►

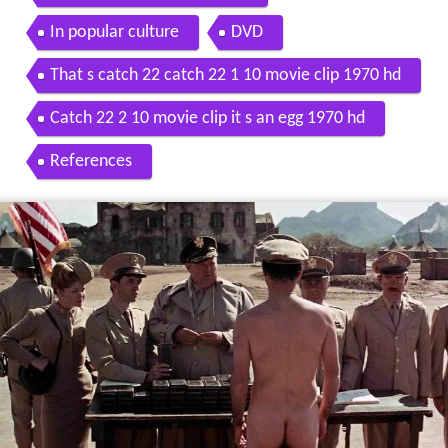
In popular culture
DVD
That s catch 22 catch 22 1 10 movie clip 1970 hd
Catch 22 2 10 movie clip it s an egg 1970 hd
References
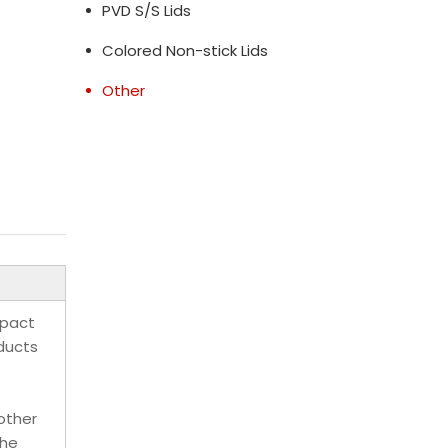
PVD S/S Lids
Colored Non-stick Lids
Other
mpact
oducts
other
the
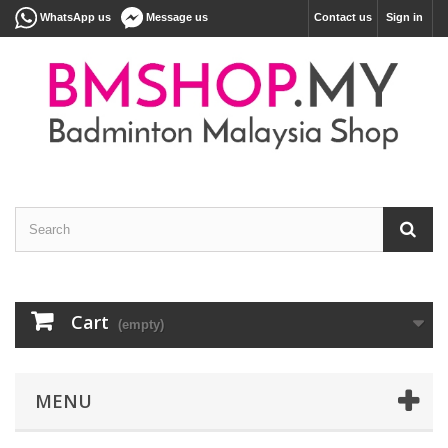
WhatsApp us
Message us
Contact us
Sign in
Cart
(empty)
MENU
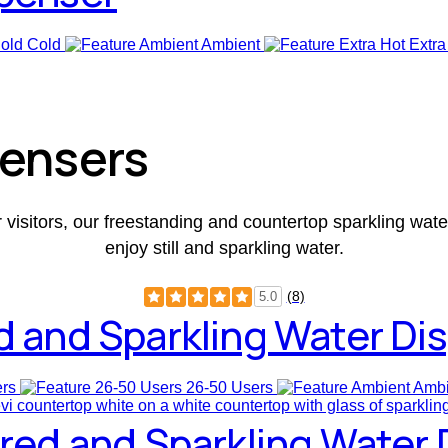
Cold
Ambient
Extra
pensers
r visitors, our freestanding and countertop sparkling wat
enjoy still and sparkling water.
(8)
5.0
d and Sparkling Water Di
ers
26-50 Users
Ambi
ored and Sparkling Water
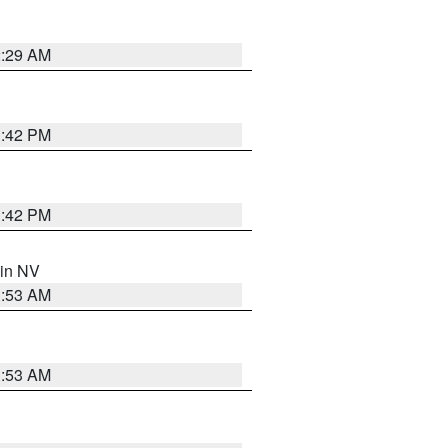
2:29 AM
1:42 PM
1:42 PM
 in NV
1:53 AM
1:53 AM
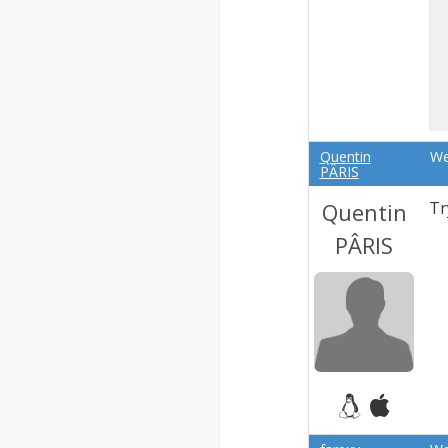
Quentin
We
PÂRIS
Quentin
Tr
PÂRIS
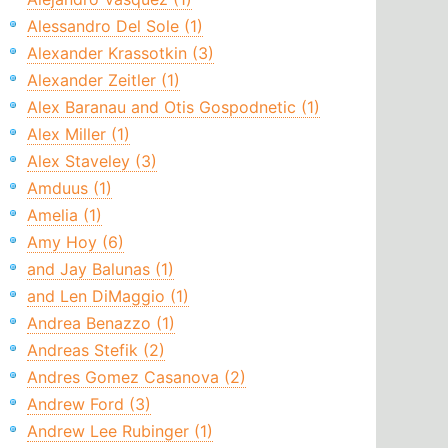
Alessandro Del Sole (1)
Alexander Krassotkin (3)
Alexander Zeitler (1)
Alex Baranau and Otis Gospodnetic (1)
Alex Miller (1)
Alex Staveley (3)
Amduus (1)
Amelia (1)
Amy Hoy (6)
and Jay Balunas (1)
and Len DiMaggio (1)
Andrea Benazzo (1)
Andreas Stefik (2)
Andres Gomez Casanova (2)
Andrew Ford (3)
Andrew Lee Rubinger (1)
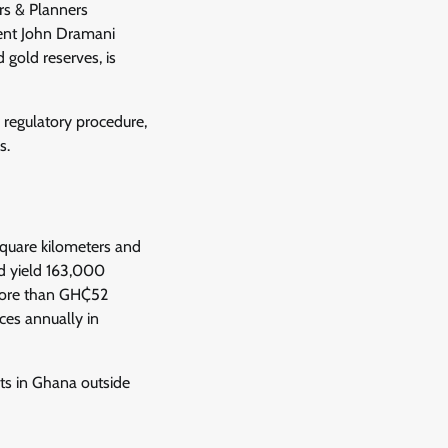
rs & Planners
ent John Dramani
 gold reserves, is
r regulatory procedure,
s.
square kilometers and
uld yield 163,000
 more than GH₵52
ces annually in
ets in Ghana outside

◄

▶ [Your goal]:
Each line containing "Alexander" belongs in the answer; pick these out of the material and copy them.

▶ [Answer for this exercise]:
Alexander Krassotkin (3)
Alexander Zeitler (1)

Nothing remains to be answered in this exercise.